After 60 seconds, begin a 50 micrometer displacement. Repeat every 60 seconds until the experiment is completed as indicated by the breaking of all zonular fibers. Save the scale logging data upon completion of a run and export it into a compatible spreadsheet format.
Also, save the lens pictures obtained during the run. Import the data into a spreadsheet. Using the first and the last scale reading, interpolate the drift in the background reading over time due to evaporation, then subtract the interpolated background from the reading in each time point.
After performing the assay and correcting for evaporation, the graph of the viscoelastic data is inverted. The magnitude of the instantaneous and relaxed forces increases with each step up to about 1, 000 seconds, then drops as the zonular fibers begin to break until the 1, 500 second time point is reached when all fibers are broken. For this demonstration, the viscoelastic response for wild type and MAGP-1 deficient mice were also compared.
At the initial time of zero to 600 seconds, the graphs resemble each other suggesting that the viscoelastic properties of the zonular fibers were not significantly altered. However, in the MAGP-1 knockout mouse, the fibers break prematurely. Zonular fiber breaking forces were obtained with the pull-up method for MAGP-1 versus wild type mice at one month and a year old stages.

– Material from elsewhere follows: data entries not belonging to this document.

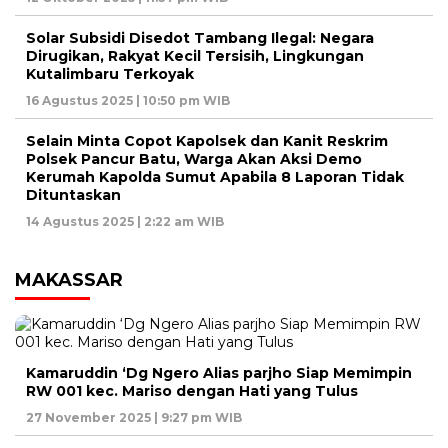
Solar Subsidi Disedot Tambang Ilegal: Negara
Dirugikan, Rakyat Kecil Tersisih, Lingkungan
Kutalimbaru Terkoyak
16 Agustus 2025 | 10:50 pm WIB
Selain Minta Copot Kapolsek dan Kanit Reskrim
Polsek Pancur Batu, Warga Akan Aksi Demo
Kerumah Kapolda Sumut Apabila 8 Laporan Tidak
Dituntaskan
14 Agustus 2025 | 2:22 am WIB
MAKASSAR
Kamaruddin ‘Dg Ngero Alias parjho Siap Memimpin
RW 001 kec. Mariso dengan Hati yang Tulus
27 November 2025 | 9:27 pm WIB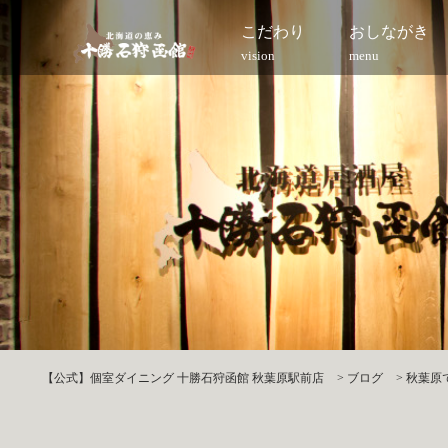
こだわり
おしながき
vision
menu
【公式】個室ダイニング 十勝石狩函館 秋葉原駅前店
>
ブログ
>
秋葉原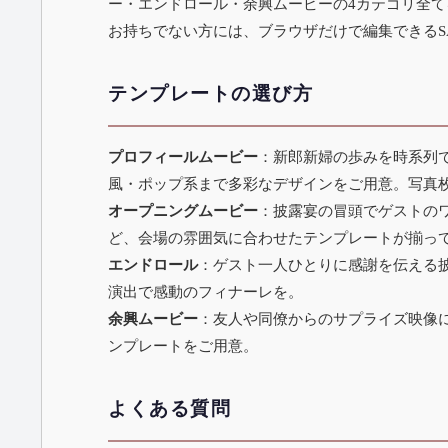
ー・エンドロール・余興ムービーの4カテゴリ全てを無料
お持ちでない方には、ブラウザだけで編集できる
テンプレートの選び方
プロフィールムービー
：新郎新婦の歩みを時系列で紹
風・ポップ系まで多彩なデザインをご用意。写真
オープニングムービー
：披露宴の冒頭でゲストの
ど、会場の雰囲気に合わせたテンプレートが揃っ
エンドロール
：ゲスト一人ひとりに感謝を伝える
演出で感動のフィナーレを。
余興ムービー
：友人や同僚からのサプライズ映像に
ンプレートをご用意。
よくある質問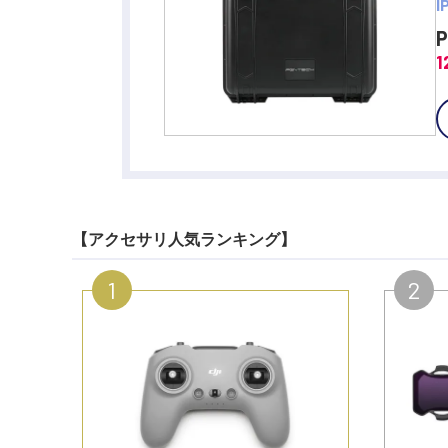
1
【アクセサリ人気ランキング】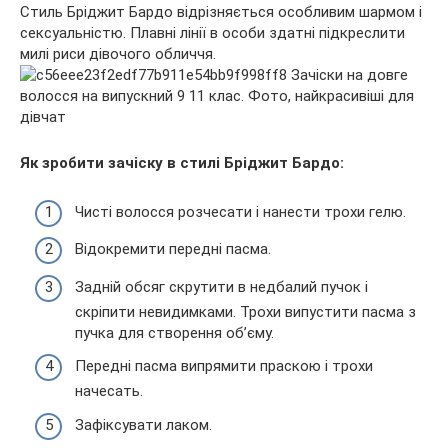
Стиль Бріджит Бардо відрізняється особливим шармом і
сексуальністю. Плавні лінії в особи здатні підкреслити
милі риси дівочого обличчя.
Як зробити зачіску в стилі Бріджит Бардо:
Чисті волосся розчесати і нанести трохи гелю.
Відокремити передні пасма.
Задній обсяг скрутити в недбалий пучок і
скріпити невидимками. Трохи випустити пасма з
пучка для створення об’єму.
Передні пасма випрямити праскою і трохи
начесать.
Зафіксувати лаком.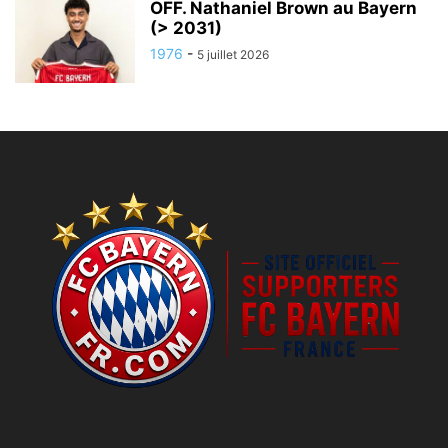
OFF. Nathaniel Brown au Bayern
(> 2031)
1976
-
5 juillet 2026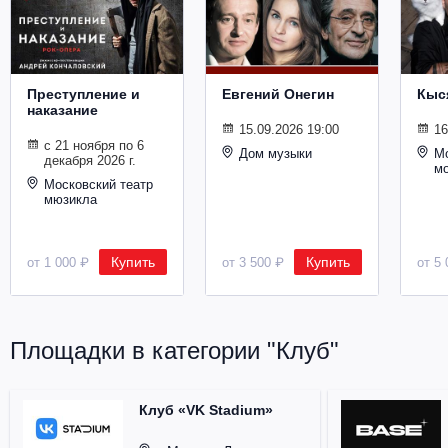
Металл
Преступление и
Евгений Онегин
Кыс
наказание
15.09.2026 19:00
16
с 21 ноября по 6
Дом музыки
Мо
декабря 2026 г.
м
Московский театр
мюзикла
Купить
Купить
от 1 000 ₽
от 3 500 ₽
от 5 
Площадки в категории "Клуб"
Клуб «VK Stadium»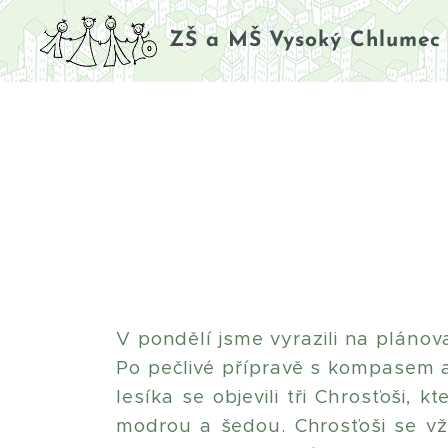
ZŠ a MŠ Vysoký Chlumec
V pondělí jsme vyrazili na plánov
Po pečlivé přípravě s kompasem 
lesíka se objevili tři Chrosťoši, 
modrou a šedou. Chrosťoši se vž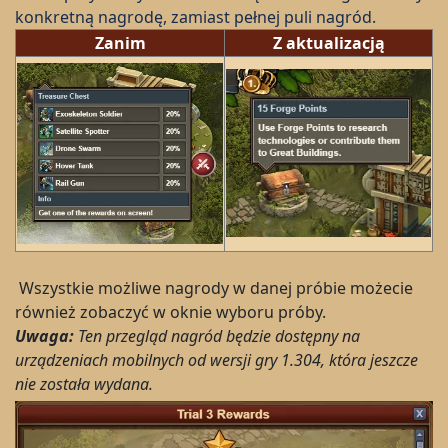
konkretną nagrodę, zamiast pełnej puli nagród.
Zanim
Z aktualizacją
Wszystkie możliwe nagrody w danej próbie możecie
również zobaczyć w oknie wyboru próby.
Uwaga:
Ten przegląd nagród będzie dostępny na
urządzeniach mobilnych od wersji gry 1.304, która jeszcze
nie została wydana.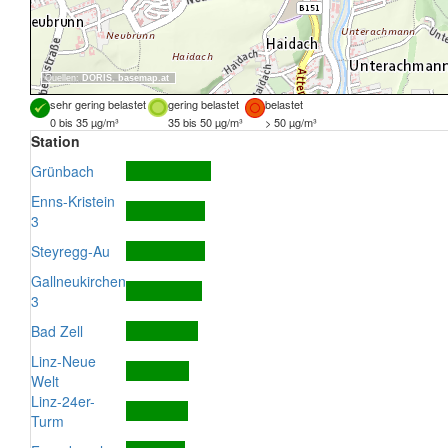
Quellen:
DORIS
,
basemap.at
sehr gering belastet
gering belastet
belastet
0 bis 35 µg/m³
35 bis 50 µg/m³
> 50 µg/m³
Station
Grünbach
Enns-Kristein
3
Steyregg-Au
Gallneukirchen
3
Bad Zell
Linz-Neue
Welt
Linz-24er-
Turm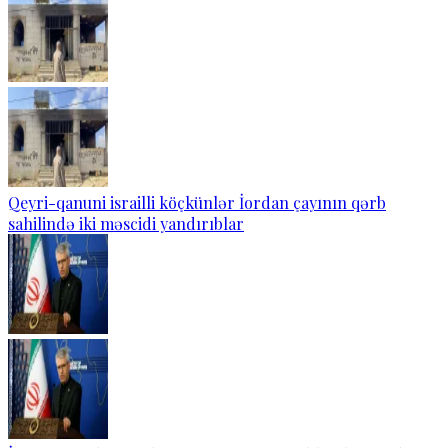
Qeyri-qanuni israilli köçkünlər İordan çayının qərb
sahilində iki məscidi yandırıblar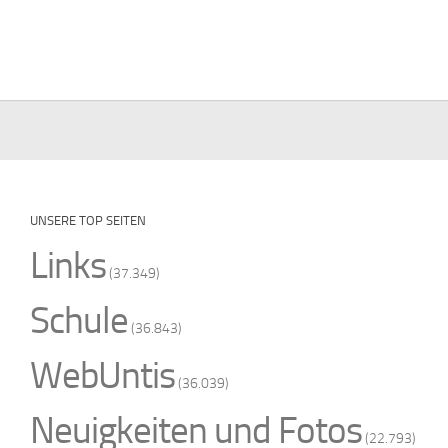
UNSERE TOP SEITEN
Links
(37.349)
Schule
(36.843)
WebUntis
(36.039)
Neuigkeiten und Fotos
(22.793)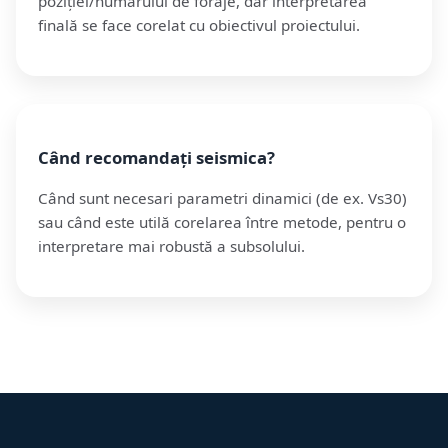
poziției/numărului de foraje, dar interpretarea
finală se face corelat cu obiectivul proiectului.
Când recomandați seismica?
Când sunt necesari parametri dinamici (de ex. Vs30)
sau când este utilă corelarea între metode, pentru o
interpretare mai robustă a subsolului.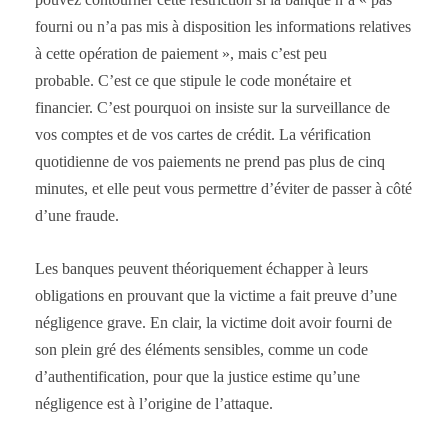
fourni ou n’a pas mis à disposition les informations relatives
à cette opération de paiement », mais c’est peu
probable. C’est ce que stipule le code monétaire et
financier. C’est pourquoi on insiste sur la surveillance de
vos comptes et de vos cartes de crédit. La vérification
quotidienne de vos paiements ne prend pas plus de cinq
minutes, et elle peut vous permettre d’éviter de passer à côté
d’une fraude.
Les banques peuvent théoriquement échapper à leurs
obligations en prouvant que la victime a fait preuve d’une
négligence grave. En clair, la victime doit avoir fourni de
son plein gré des éléments sensibles, comme un code
d’authentification, pour que la justice estime qu’une
négligence est à l’origine de l’attaque.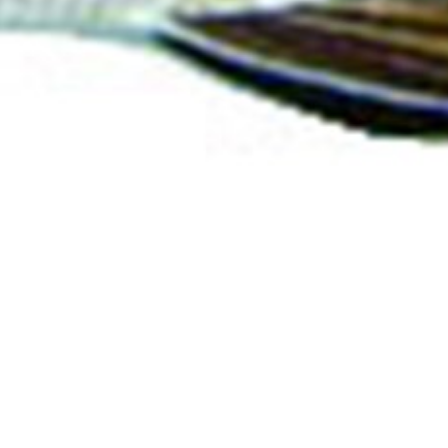
Sapori
Prodotti locali
Pesce
Rana Pesc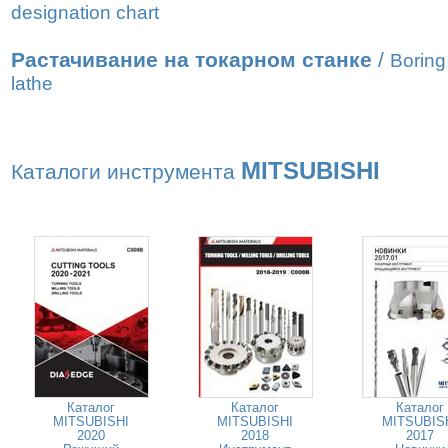
designation chart
Растачивание на токарном станке
/
Boring
lathe
MITSUBISHI
Каталоги инструмента
Каталог
Каталог
Каталог
MITSUBISHI
MITSUBISHI
MITSUBIS
2020
2018
2017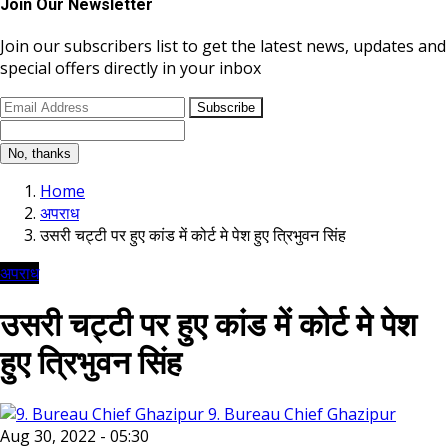
Join Our Newsletter
Join our subscribers list to get the latest news, updates and
special offers directly in your inbox
Subscribe
No, thanks
Home
अपराध
उसरी चट्टी पर हुए कांड में कोर्ट मे पेश हुए त्रिभुवन सिंह
अपराध
उसरी चट्टी पर हुए कांड में कोर्ट मे पेश
हुए त्रिभुवन सिंह
9. Bureau Chief Ghazipur
Aug 30, 2022 - 05:30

The results indicated that the strength of the fibers increases with age for wild type mice. Any accidental contact with the Petri dish during these steps may cause the eye wall to shift relative to the eye lens, potentially damaging the zonular fibers. This pull-up assay helps identify proteins that contribute to the tensile strength of microfibrils.
We'll use this information to build more realistic models of the interior of zonular fibers.